Open ocaisa opened 9 months ago
I'm not sure what the best approach here is, for the mentioned script to work, you already need a working CVMFS install. Could there be support for a post install script for CVMFS?
There is already an example of an exec resource that runs after CVMFS is installed. https://github.com/ComputeCanada/puppet-magic_castle/blob/main/site/profile/manifests/cvmfs.pp#L129
We could do the same for EESSI's script. Should the script only run on nodes with a GPU? Or we should alway run it?
Right now, the script errors out if it cannot successfully execute
nvidia-smi --query-gpu=driver_version --format=csv,noheader
so, as it currently is, it should only run on nodes with a GPU. It also currently requires that you initialise EESSI.
Now that I've seen that both of these can raise an issue, I think I'd like to add an option to not throw errors and also to not require that EESSI is initialised (since I know the path to the script being called, I know the version of EESSI, so this is not actually necessary).

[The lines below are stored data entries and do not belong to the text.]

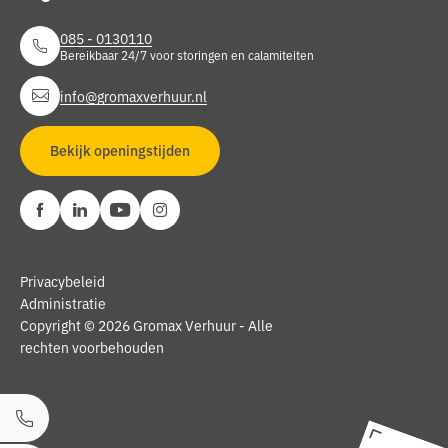
085 - 0130110
Bereikbaar 24/7 voor storingen en calamiteiten
info@gromaxverhuur.nl
Bekijk openingstijden
Privacybeleid
Administratie
Copyright © 2026 Gromax Verhuur - Alle
rechten voorbehouden
Bel ons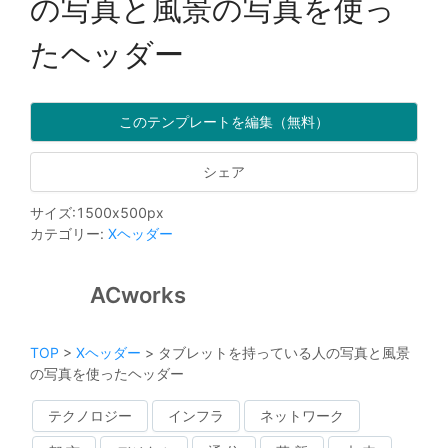
の写真と風景の写真を使っ
たヘッダー
このテンプレートを編集（無料）
シェア
サイズ
:
1500
x
500
px
カテゴリー
:
Xヘッダー
ACworks
TOP
>
Xヘッダー
>
タブレットを持っている人の写真と風景
の写真を使ったヘッダー
テクノロジー
インフラ
ネットワーク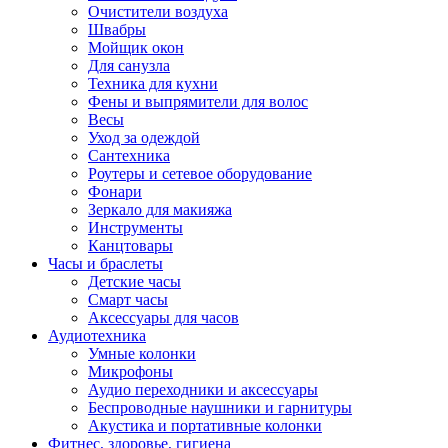
Очистители воздуха
Швабры
Мойщик окон
Для санузла
Техника для кухни
Фены и выпрямители для волос
Весы
Уход за одеждой
Сантехника
Роутеры и сетевое оборудование
Фонари
Зеркало для макияжа
Инструменты
Канцтовары
Часы и браслеты
Детские часы
Смарт часы
Аксессуары для часов
Аудиотехника
Умные колонки
Микрофоны
Аудио переходники и аксессуары
Беспроводные наушники и гарнитуры
Акустика и портативные колонки
Фитнес, здоровье, гигиена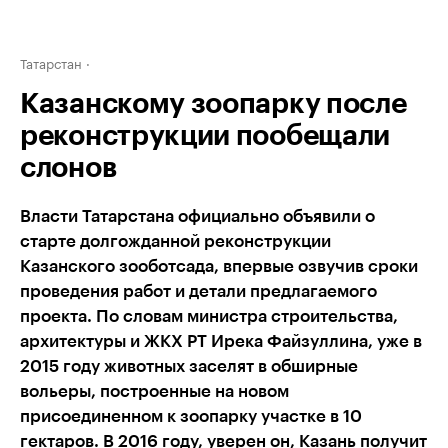
Татарстан
Казанскому зоопарку после
реконструкции пообещали
слонов
Власти Татарстана официально объявили о
старте долгожданной реконструкции
Казанского зооботсада, впервые озвучив сроки
проведения работ и детали предлагаемого
проекта. По словам министра строительства,
архитектуры и ЖКХ РТ Ирека Файзуллина, уже в
2015 году животных заселят в обширные
вольеры, построенные на новом
присоединенном к зоопарку участке в 10
гектаров. В 2016 году, уверен он, Казань получит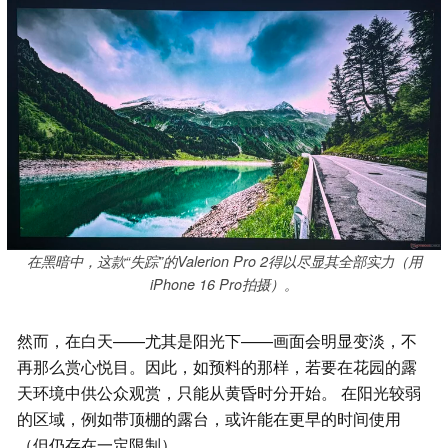
在黑暗中，这款“失踪”的Valerion Pro 2得以尽显其全部实力（用
iPhone 16 Pro拍摄）。
然而，在白天——尤其是阳光下——画面会明显变淡，不
再那么赏心悦目。因此，如预料的那样，若要在花园的露
天环境中供公众观赏，只能从黄昏时分开始。 在阳光较弱
的区域，例如带顶棚的露台，或许能在更早的时间使用
（但仍存在一定限制）。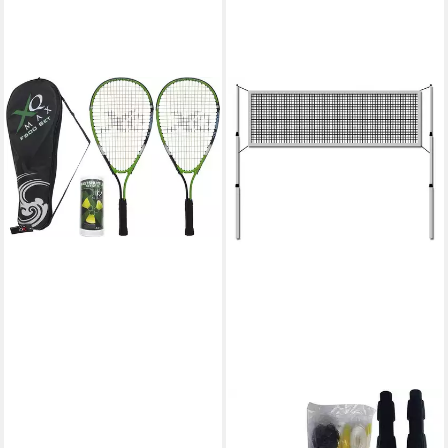
XQMAX
Speed-Badmintonschläger
F600 FAST SHUTTLE
34,90 €
in 2-3 Werktagen bei dir
XQMAX
Tennisnetz PREMIUM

For EESSI, we implemented GPU support for the stack and to access the drivers, it basically requires that someone runs the script https://github.com/EESSI/software-layer/blob/2023.06-software.eessi.io/scripts/gpu_support/nvidia/link_nvidia_host_libraries.sh which does the symlinking, but allows for the potential use of CUDA compatibility libraries, and also places (a symlink to) the libraries in a trusted location for the Gentoo Prefix linker.
I'm not sure what the best approach here is, for the mentioned script to work, you already need a working CVMFS install. Could there be support for a post install script for CVMFS?
In the next EESSI release we would plan to add additional trusted locations for the linker (right now there is only one):
which would mean that this script would change a little, so rather than reproduce what it does, I'd like to be able to call it directly.